▶ [Kutipan yang Diberikan]:
↓
Turki diuntungkan dengan sejarah peradaban ‘emas’ yang hanya sempat terpendam dalam perutnya, sehingga tinggal membutuhkan sedikit upaya untuk menggalinya kembali. Hal itulah yang sejak beberapa dekade terakhir kaum Islamis lakukan di Turki. Kini melalui Recep Tayyip Erdoğan dan  AKP adalah objek yang diharapkan menjadi jawara-jawara penggali emas itu.

Selain semua faktor itu, faktor yang tak kalah penting adalah peran ulama. Penulis melihat bahwa yang paling mempengaruhi gerakan Islam saat ini tidak lain adalah ‘sang mujaddid’ Badiuzzaman Said Nursi.

Perjuangan mempertahankan Islam dan peradabannya dari tanah Turki Utsmani diajarkan dengan gigih kepada murid-muridnya tanpa kenal lelah.
↑
▶ [Data]:
↓
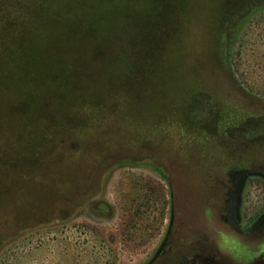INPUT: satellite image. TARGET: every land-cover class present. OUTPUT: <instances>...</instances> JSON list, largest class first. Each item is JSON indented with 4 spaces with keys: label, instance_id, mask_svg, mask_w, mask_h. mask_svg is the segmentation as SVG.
↑
▶ [Yang Diperlukan]: Menurut kutipan tentang gerakan Islam di Turki, siapa yang dilihat penulis paling memengaruhi gerakan Islam saat ini?

▶ [Jawaban yang Diharapkan]: Badiuzzaman Said Nursi, yang disebut "sang mujaddid".